EXERCISE DATA
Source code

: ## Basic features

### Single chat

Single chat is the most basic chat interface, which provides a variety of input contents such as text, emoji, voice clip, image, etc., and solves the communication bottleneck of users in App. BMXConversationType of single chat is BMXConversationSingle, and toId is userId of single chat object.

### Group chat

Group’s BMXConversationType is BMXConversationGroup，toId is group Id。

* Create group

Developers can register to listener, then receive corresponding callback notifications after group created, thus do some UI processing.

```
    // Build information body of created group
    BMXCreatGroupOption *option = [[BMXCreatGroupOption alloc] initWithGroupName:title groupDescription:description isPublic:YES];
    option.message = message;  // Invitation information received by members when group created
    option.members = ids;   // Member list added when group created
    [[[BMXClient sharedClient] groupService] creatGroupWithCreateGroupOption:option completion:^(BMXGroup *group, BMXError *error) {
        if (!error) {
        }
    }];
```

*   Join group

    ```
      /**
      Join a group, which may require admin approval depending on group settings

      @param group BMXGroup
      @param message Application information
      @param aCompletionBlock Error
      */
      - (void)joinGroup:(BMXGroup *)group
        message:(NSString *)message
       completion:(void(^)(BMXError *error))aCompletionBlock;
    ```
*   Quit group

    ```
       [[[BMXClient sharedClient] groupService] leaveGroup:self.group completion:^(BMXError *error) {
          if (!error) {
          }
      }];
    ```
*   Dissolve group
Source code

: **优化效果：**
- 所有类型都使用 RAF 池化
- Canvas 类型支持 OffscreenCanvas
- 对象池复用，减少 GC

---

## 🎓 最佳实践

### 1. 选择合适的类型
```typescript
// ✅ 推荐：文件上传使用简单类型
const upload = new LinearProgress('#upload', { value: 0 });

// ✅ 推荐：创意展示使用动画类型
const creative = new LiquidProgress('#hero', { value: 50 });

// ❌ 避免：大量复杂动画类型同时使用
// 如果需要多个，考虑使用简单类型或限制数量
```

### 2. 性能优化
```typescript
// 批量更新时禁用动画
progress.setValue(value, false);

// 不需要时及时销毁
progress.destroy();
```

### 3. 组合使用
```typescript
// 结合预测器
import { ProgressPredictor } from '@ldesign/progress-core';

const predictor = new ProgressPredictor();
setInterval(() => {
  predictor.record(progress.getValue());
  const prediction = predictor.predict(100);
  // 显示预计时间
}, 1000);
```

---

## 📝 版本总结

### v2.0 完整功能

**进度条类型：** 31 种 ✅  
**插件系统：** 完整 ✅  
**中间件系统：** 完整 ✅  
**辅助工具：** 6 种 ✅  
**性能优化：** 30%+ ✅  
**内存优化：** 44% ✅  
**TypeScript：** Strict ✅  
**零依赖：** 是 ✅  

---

TASK INSTRUCTIONS
Check each line of the data for the word "members", then state only how many lines hold it.

SOLUTION TO THIS TASK
2